EPA-SL Holds Pre-INC5 Consultation Workshop on Plastic Pollution

EPA-SL Holds Pre-INC5 Consultation Workshop on Plastic Pollution

By: Abdulai Fofanah
The Environment Protection Agency (EPA-SL) on Thursday 31st October, 2024, held a pre-Intergovernmental Negotiation Committee (Pre-INC5) Workshop on plastic pollution at the New Brookfields Hotel.

The Deputy Minister of Environment and Climate Change, Hon. Mimi Yema Nima Sobba-Stephens, noted that plastic pollution is one of the most pressing global environmental challenges. She said this issue poses multifaceted stretches with far reaching impact on biodiversity, human health, and the national economy.

She stated that plastic pollution does not only represent environmental hazards, but also a crisis with compounding effects that excel across generations.

She noted that plastic pollution require urgent and comprehensive action to mitigate its potential harm, to hold ecosystems and human health.
Recognizing these harms, she said her Ministry has demonstrated an unwavering commitment to addressing plastic pollution and its associated risks by formulating a national plastic policy which is to regulate unsafe plastic use and responsible waste management practices.

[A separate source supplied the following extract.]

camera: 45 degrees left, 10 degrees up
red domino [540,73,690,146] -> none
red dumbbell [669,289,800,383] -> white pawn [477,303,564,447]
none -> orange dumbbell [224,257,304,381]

She said that it is imperative that all stakeholders, including plastic manufacturers, consumers, and government agencies come together to strategize effective measures to control the use and mitigate the impact of plastic.

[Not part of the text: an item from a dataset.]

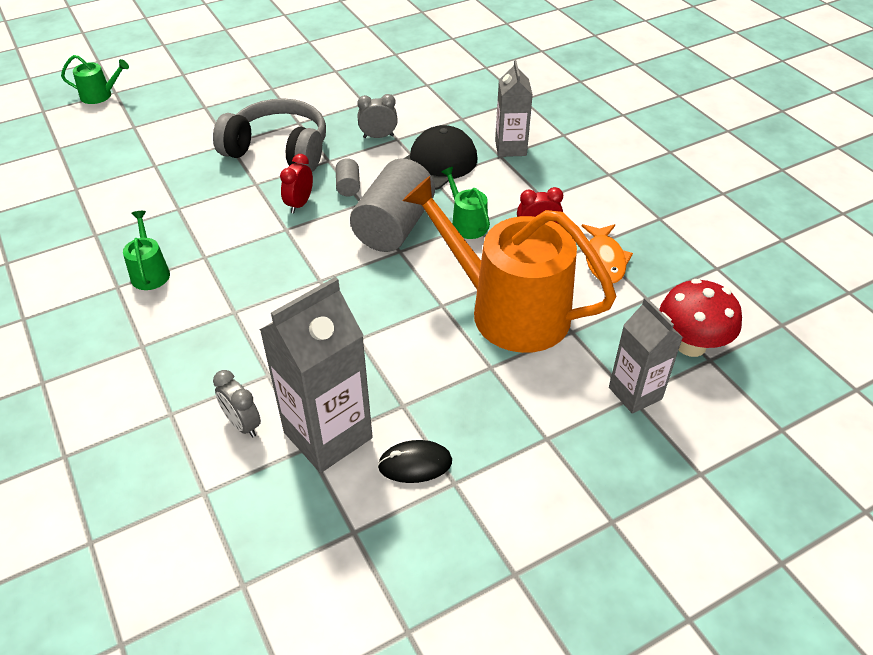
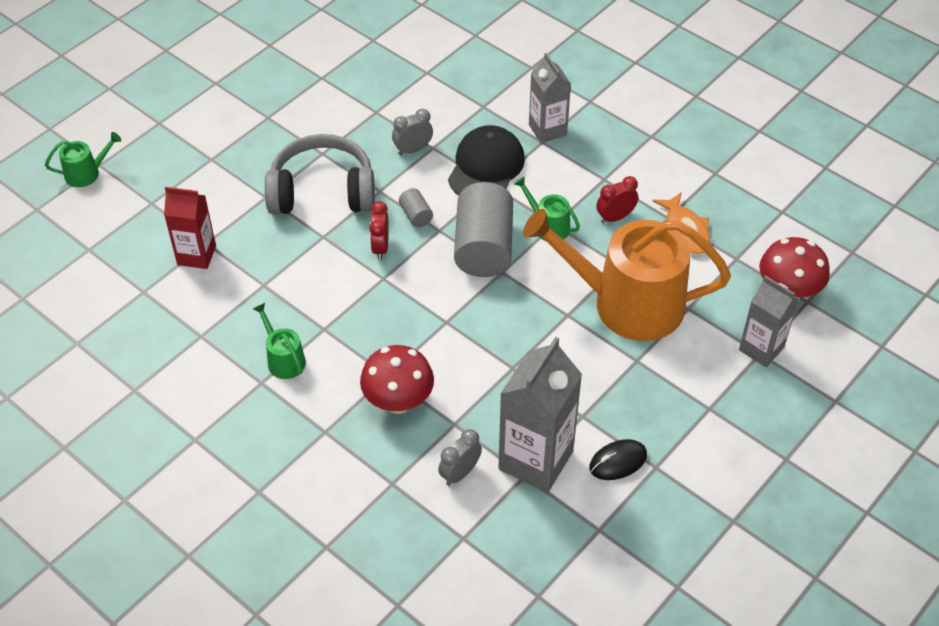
camera: 20 degrees left, 5 degrees up
grey clock [213,370,261,437] -> grey clock turned 105 degrees clockwise [438,429,482,486]
none -> red carton [164,187,216,269]
none -> red mushroom [360,345,434,414]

The Director for Natural Resources Governance – EPA-SL, Paul A. Lamin said the INC5, which is the 5th session committee on the global plastic treaty, is coming up in November this year. He noted that the pre-INCP5 National Consultation Workshop was about the menace of plastic pollution issues affecting the globe.
To address this, he said the United Nations has commissioned a Committee to discuss how to address plastic pollution including in the marine environment, and he expressed the United Nations effort to organize this session so that expert, academics, politicians, NGOs, Civil Society and Activist would come together and deliberate what could be the best way to address plastic pollution.

“We cannot address the plastic problem just at a country level; it has to be a global issue because it is a global concern. You cannot be polluting in your country, and others are polluting as all end up washing in your shores – maybe destroying your biodiversity in your marine environment,” he said, noting that the plastic related problems are not only affecting Sierra Leone; it is affecting the globe as well.

“We all know that like Sierra Leone, we are mostly consumers of plastic products; we are not producing the primary product of plastics, so what we see like the plastic bottles, these are secondary products because the prosuct is coming from somewhere and we just use it for our own amenities or whatever uses we want to put into use.”

Lamine stated that as a nation, they would join other developed countries, plastic producing countries, to look at how they can address plastic related issues at the INC5 on the global plastic treaty 5th session this November.

The Director of Next Chance Innovative Hub in Makeni, Alimamy Sarafila Marah, said that the Extended Producer Responsibility (EPR) is an issue that they are very concerned about because as a recycler, their biggest constraint is collection of waste plastics. The next chance Innovative Hub is a plastic recycling company that is based in Makeni. “If you want to recycle raw materials, it is plastic waste, so collection is a very big issues for us, and so if we have a system wherein producers take responsibilities for their action, it would be easy for us as recyclers to be able to bring to us the raw materials and transform them into district product fermentation / formulation,” Marah noted.

He said that plastic recycling is a very expensive business because traditionally, the recyclers in Sierra Leone use the manual type of recycling, wherein you have an open drum system and use fire woods, stating that but for them in Makeni, they have moved beyond that. “We are using electricity and machines to do our recycling and to get those machines is very expensive,” he said. He said because of that they are looking forward to the government and other partners to come in to support local recyclers, so that they could improve on their methods of recycling because “you cannot boast of cleaning your environment and you are also polluting it by your recycling methods.”

“We are looking forward to having more recycling facilities and that we are able to reduce our footprints in terms of carbon emission,” he said, while mentioning that for them in Makeni, they have moved beyond dialects and have gone into furniture producing things like kickboards, benches and some other furniture.